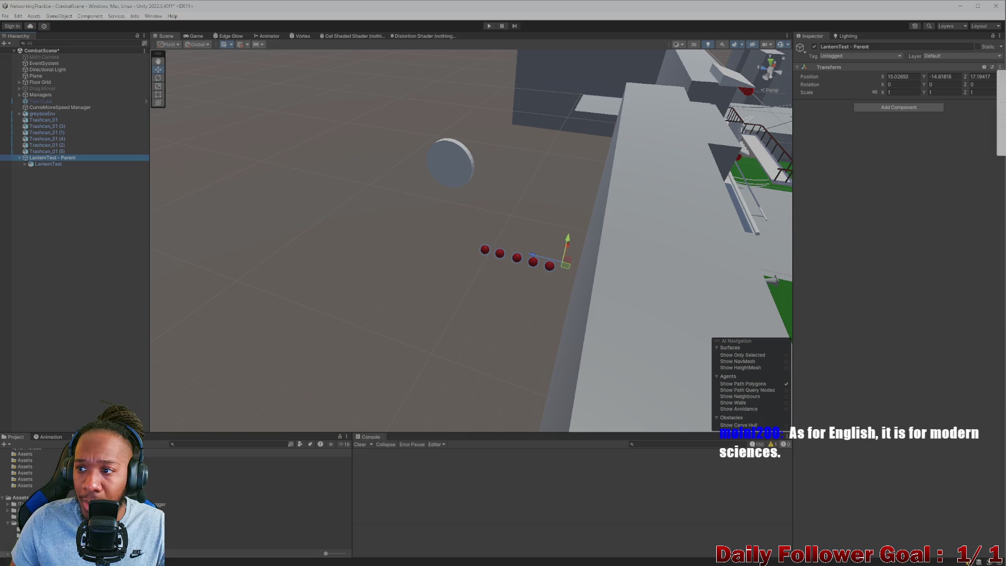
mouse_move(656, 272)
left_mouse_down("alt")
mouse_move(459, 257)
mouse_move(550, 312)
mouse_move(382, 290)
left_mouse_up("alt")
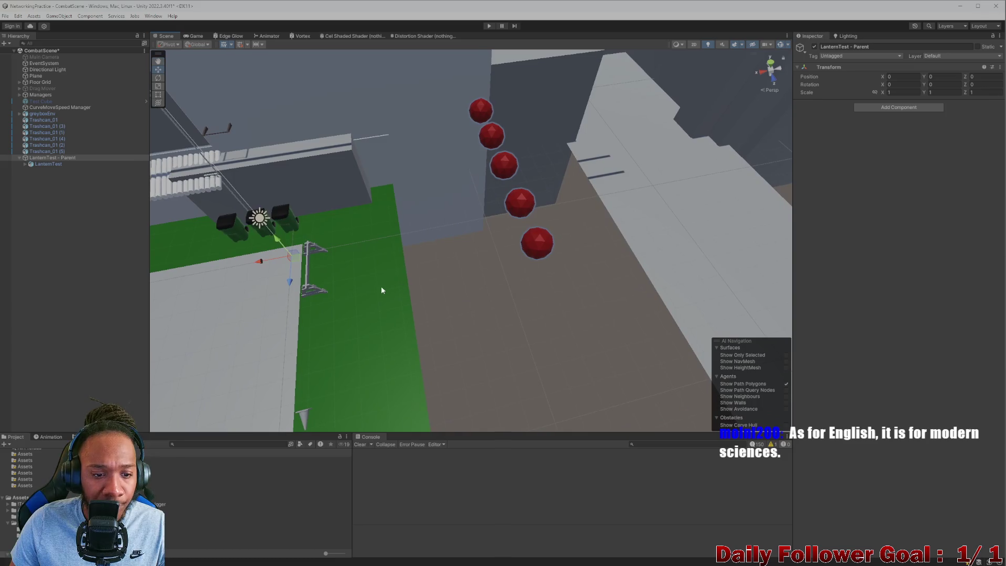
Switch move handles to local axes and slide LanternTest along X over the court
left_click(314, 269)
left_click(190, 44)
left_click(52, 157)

***

Task objective: Restate the entries above word for word, keeping pictures out of the copy.

Answer:
mouse_move(656, 272)
left_mouse_down("alt")
mouse_move(459, 257)
mouse_move(550, 312)
mouse_move(382, 290)
left_mouse_up("alt")
Switch move handles to local axes and slide LanternTest along X over the court
left_click(314, 269)
left_click(190, 44)
left_click(52, 157)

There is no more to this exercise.